→ Task objective
Extract the whole listing as it stands. Do not include the pictures.

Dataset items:

______________________________

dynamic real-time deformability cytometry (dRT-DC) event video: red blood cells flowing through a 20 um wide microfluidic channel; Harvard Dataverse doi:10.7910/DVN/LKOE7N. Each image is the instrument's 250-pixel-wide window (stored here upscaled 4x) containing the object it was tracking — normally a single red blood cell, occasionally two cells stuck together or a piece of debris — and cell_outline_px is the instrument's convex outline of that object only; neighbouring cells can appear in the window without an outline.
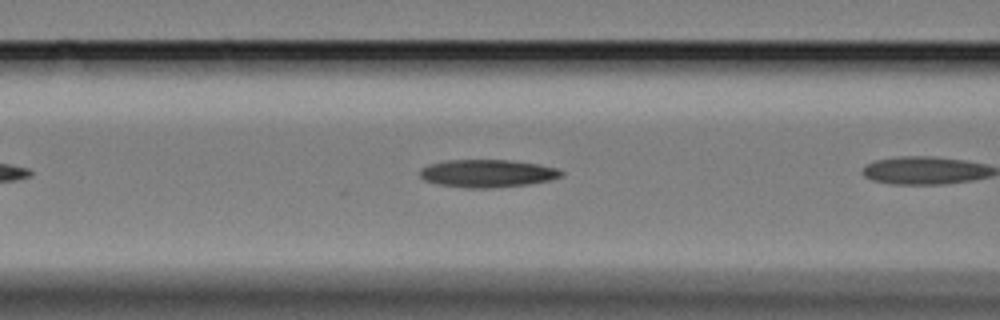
{"species": "Egyptian fruit bat (a non-hibernating species)", "species_latin": "Rousettus aegyptiacus", "temperature_condition": "cold", "stored_images_in_passage": 20, "camera_frame_rate_fps": 3000, "um_per_image_px": 0.085, "animal": {"sex": "female"}, "frame": {"image": 1, "passage_image": 4, "time_ms": 1.0, "image_size_px": [1000, 320], "cell_outline_px": [[564, 176], [548, 180], [528, 184], [492, 188], [464, 188], [436, 184], [424, 180], [420, 176], [420, 168], [428, 164], [448, 160], [512, 160], [540, 164], [556, 168], [564, 172]], "centroid_in_image_um": [41.41, 14.74], "position_along_channel_um": 125.2, "area_um2": 23.06}}
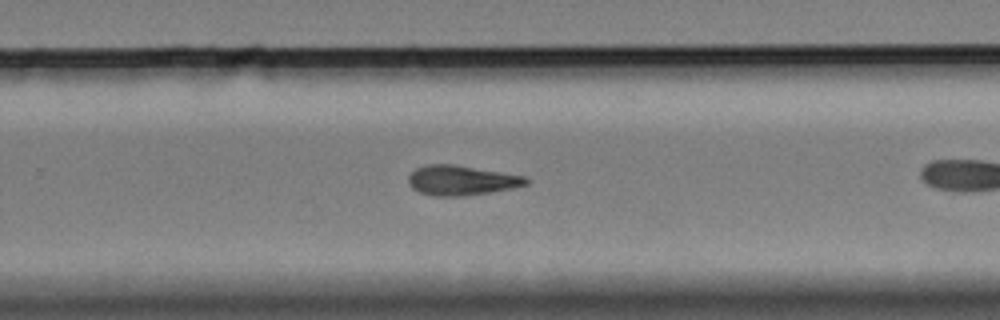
{"frame": {"image": 2, "passage_image": 15, "time_ms": 4.667, "image_size_px": [1000, 320], "cell_outline_px": [[532, 180], [528, 184], [512, 188], [464, 196], [436, 196], [420, 192], [412, 188], [408, 184], [408, 176], [416, 168], [428, 164], [452, 164], [528, 176]], "centroid_in_image_um": [39.25, 15.32], "position_along_channel_um": 290.5, "area_um2": 20.52}}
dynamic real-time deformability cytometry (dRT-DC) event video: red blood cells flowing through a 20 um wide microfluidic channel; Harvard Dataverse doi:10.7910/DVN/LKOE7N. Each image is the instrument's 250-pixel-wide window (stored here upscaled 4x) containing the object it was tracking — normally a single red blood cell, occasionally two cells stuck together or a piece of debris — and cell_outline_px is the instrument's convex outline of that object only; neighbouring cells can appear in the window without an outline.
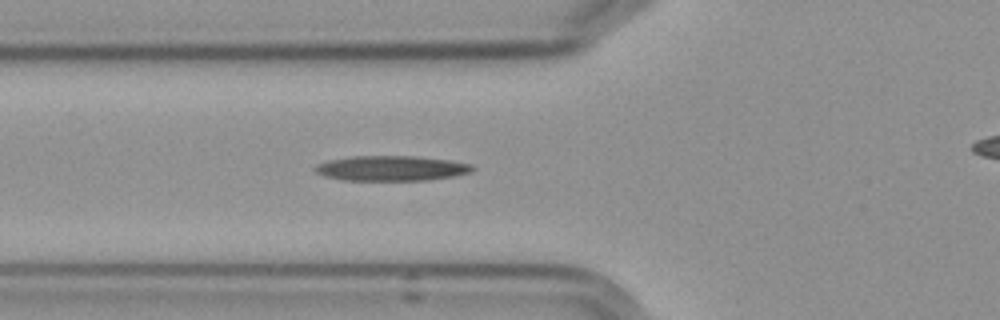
{"species": "Egyptian fruit bat (a non-hibernating species)", "species_latin": "Rousettus aegyptiacus", "temperature_condition": "cold", "stored_images_in_passage": 6, "segment_of_instrument_passage": [1, 2], "camera_frame_rate_fps": 3000, "um_per_image_px": 0.085, "frame": {"image": 1, "passage_image": 5, "time_ms": 5.667, "image_size_px": [1000, 320], "cell_outline_px": [[476, 168], [472, 172], [452, 176], [424, 180], [340, 180], [324, 176], [316, 172], [312, 168], [316, 164], [328, 160], [352, 156], [416, 156], [448, 160], [472, 164]], "centroid_in_image_um": [33.23, 14.3], "position_along_channel_um": 92.6, "area_um2": 23.06}}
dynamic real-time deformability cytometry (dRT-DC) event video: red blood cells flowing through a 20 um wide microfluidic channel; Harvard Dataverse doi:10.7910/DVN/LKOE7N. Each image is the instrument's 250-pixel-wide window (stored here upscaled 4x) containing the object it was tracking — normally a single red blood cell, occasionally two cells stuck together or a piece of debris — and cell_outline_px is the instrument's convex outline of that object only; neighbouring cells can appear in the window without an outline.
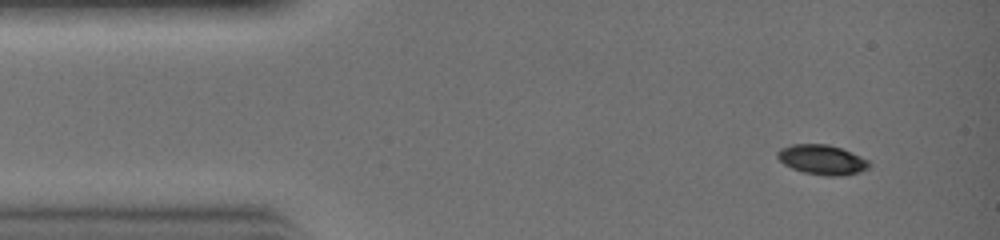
{"species": "common noctule bat (a hibernating species)", "species_latin": "Nyctalus noctula", "temperature_condition": "warm", "stored_images_in_passage": 20, "camera_frame_rate_fps": 3000, "um_per_image_px": 0.085, "animal": {"sex": "female", "body_mass_g": 19.0, "forearm_length_mm": 51.5}, "frame": {"image": 1, "passage_image": 1, "time_ms": 0.0, "image_size_px": [1000, 240], "cell_outline_px": [[872, 164], [868, 168], [860, 172], [840, 176], [828, 176], [804, 172], [792, 168], [784, 164], [776, 156], [776, 152], [780, 148], [792, 144], [828, 144], [840, 148], [860, 156], [868, 160]], "centroid_in_image_um": [69.87, 13.57], "position_along_channel_um": 15.1, "area_um2": 15.9}}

______________________________

→ Expected answer
dynamic real-time deformability cytometry (dRT-DC) event video: red blood cells flowing through a 20 um wide microfluidic channel; Harvard Dataverse doi:10.7910/DVN/LKOE7N. Each image is the instrument's 250-pixel-wide window (stored here upscaled 4x) containing the object it was tracking — normally a single red blood cell, occasionally two cells stuck together or a piece of debris — and cell_outline_px is the instrument's convex outline of that object only; neighbouring cells can appear in the window without an outline.
{"species": "Egyptian fruit bat (a non-hibernating species)", "species_latin": "Rousettus aegyptiacus", "temperature_condition": "cold", "stored_images_in_passage": 20, "camera_frame_rate_fps": 3000, "um_per_image_px": 0.085, "animal": {"sex": "female"}, "frame": {"image": 1, "passage_image": 4, "time_ms": 1.0, "image_size_px": [1000, 320], "cell_outline_px": [[564, 176], [548, 180], [528, 184], [492, 188], [464, 188], [436, 184], [424, 180], [420, 176], [420, 168], [428, 164], [448, 160], [512, 160], [540, 164], [556, 168], [564, 172]], "centroid_in_image_um": [41.41, 14.74], "position_along_channel_um": 125.2, "area_um2": 23.06}}
{"frame": {"image": 2, "passage_image": 15, "time_ms": 4.667, "image_size_px": [1000, 320], "cell_outline_px": [[532, 180], [528, 184], [512, 188], [464, 196], [436, 196], [420, 192], [412, 188], [408, 184], [408, 176], [416, 168], [428, 164], [452, 164], [528, 176]], "centroid_in_image_um": [39.25, 15.32], "position_along_channel_um": 290.5, "area_um2": 20.52}}
dynamic real-time deformability cytometry (dRT-DC) event video: red blood cells flowing through a 20 um wide microfluidic channel; Harvard Dataverse doi:10.7910/DVN/LKOE7N. Each image is the instrument's 250-pixel-wide window (stored here upscaled 4x) containing the object it was tracking — normally a single red blood cell, occasionally two cells stuck together or a piece of debris — and cell_outline_px is the instrument's convex outline of that object only; neighbouring cells can appear in the window without an outline.
{"species": "Egyptian fruit bat (a non-hibernating species)", "species_latin": "Rousettus aegyptiacus", "temperature_condition": "cold", "stored_images_in_passage": 6, "segment_of_instrument_passage": [1, 2], "camera_frame_rate_fps": 3000, "um_per_image_px": 0.085, "frame": {"image": 1, "passage_image": 5, "time_ms": 5.667, "image_size_px": [1000, 320], "cell_outline_px": [[476, 168], [472, 172], [452, 176], [424, 180], [340, 180], [324, 176], [316, 172], [312, 168], [316, 164], [328, 160], [352, 156], [416, 156], [448, 160], [472, 164]], "centroid_in_image_um": [33.23, 14.3], "position_along_channel_um": 92.6, "area_um2": 23.06}}
dynamic real-time deformability cytometry (dRT-DC) event video: red blood cells flowing through a 20 um wide microfluidic channel; Harvard Dataverse doi:10.7910/DVN/LKOE7N. Each image is the instrument's 250-pixel-wide window (stored here upscaled 4x) containing the object it was tracking — normally a single red blood cell, occasionally two cells stuck together or a piece of debris — and cell_outline_px is the instrument's convex outline of that object only; neighbouring cells can appear in the window without an outline.
{"species": "common noctule bat (a hibernating species)", "species_latin": "Nyctalus noctula", "temperature_condition": "warm", "stored_images_in_passage": 20, "camera_frame_rate_fps": 3000, "um_per_image_px": 0.085, "animal": {"sex": "female", "body_mass_g": 19.0, "forearm_length_mm": 51.5}, "frame": {"image": 1, "passage_image": 1, "time_ms": 0.0, "image_size_px": [1000, 240], "cell_outline_px": [[872, 164], [868, 168], [860, 172], [840, 176], [828, 176], [804, 172], [792, 168], [784, 164], [776, 156], [776, 152], [780, 148], [792, 144], [828, 144], [840, 148], [860, 156], [868, 160]], "centroid_in_image_um": [69.87, 13.57], "position_along_channel_um": 15.1, "area_um2": 15.9}}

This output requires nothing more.